Achselzuckend tat Shelton es ihm gleich.
Hi warf mir einen Das-kann-nicht-dein-Ernst-sein-Blick zu.
»Komm, Hi, wir tauschen«, sagte ich. »Du siebst, ich grabe.«
Noch fünfzehn Zentimeter. Dann hören wir auf.
Während ich schaufelte, mischten sich die verschiedensten Gefühle in mir. Erleichterung? Enttäuschung? Scham?
Während ein Teil von mir den anderen beweisen wollte, dass ich keinem Hirngespinst erlegen war, war ein anderer Teil nicht so unglücklich darüber, dass ich mich geirrt hatte. Natürlich wollte ich das Rätsel um Katherine Heaton lösen. Doch hatte ich kein Verlangen danach, die Leiche eines ermordeten Menschen auszubuddeln.
Dann sah ich es. Vor meinen Füßen zeichnete sich eine dunkel-ovale Fläche ab. Ich griff zum Spatel, ließ mich auf die Knie sinken und begann behutsam, die oberste Schmutzschicht zu entfernen. Das Oval wurde dunkler. Und größer.

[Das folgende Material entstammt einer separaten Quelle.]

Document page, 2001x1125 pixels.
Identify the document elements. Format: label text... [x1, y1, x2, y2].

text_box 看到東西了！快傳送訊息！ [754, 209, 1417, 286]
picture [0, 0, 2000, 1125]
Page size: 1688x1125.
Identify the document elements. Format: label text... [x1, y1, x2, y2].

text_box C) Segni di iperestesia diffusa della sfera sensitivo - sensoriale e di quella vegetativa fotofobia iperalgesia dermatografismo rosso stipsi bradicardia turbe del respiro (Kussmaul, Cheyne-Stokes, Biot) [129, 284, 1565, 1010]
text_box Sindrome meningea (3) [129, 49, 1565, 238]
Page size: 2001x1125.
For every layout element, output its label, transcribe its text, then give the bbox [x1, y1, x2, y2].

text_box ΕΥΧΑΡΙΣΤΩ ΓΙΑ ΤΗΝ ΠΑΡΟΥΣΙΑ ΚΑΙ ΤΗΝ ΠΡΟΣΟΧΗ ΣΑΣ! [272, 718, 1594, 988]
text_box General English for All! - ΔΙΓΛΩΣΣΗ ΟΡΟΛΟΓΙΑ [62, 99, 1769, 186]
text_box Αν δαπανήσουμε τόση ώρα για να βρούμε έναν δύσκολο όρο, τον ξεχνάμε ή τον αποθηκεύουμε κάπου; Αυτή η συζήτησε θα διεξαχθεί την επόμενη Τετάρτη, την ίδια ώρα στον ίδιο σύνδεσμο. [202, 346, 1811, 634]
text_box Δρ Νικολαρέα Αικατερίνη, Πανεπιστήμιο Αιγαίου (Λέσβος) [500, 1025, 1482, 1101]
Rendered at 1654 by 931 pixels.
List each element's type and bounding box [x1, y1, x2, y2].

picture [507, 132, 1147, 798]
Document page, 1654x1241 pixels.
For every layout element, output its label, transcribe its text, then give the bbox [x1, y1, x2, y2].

Ich wischte noch mehr Erde beiseite.
Ben und Shelton wandten mir ihre Blicke zu, als sie meine Erregung spürten.
Wischen.
Kratzen.
Tack.
Mein Spatel war auf einen festen Gegenstand gestoßen.
Ich griff nach einem Pinsel und bürstete mit äußerster Vorsicht weitere Schmutzpartikel von der Oberfläche des Objekts.
Ein modriger Geruch stieg aus der Erde auf. Uralt.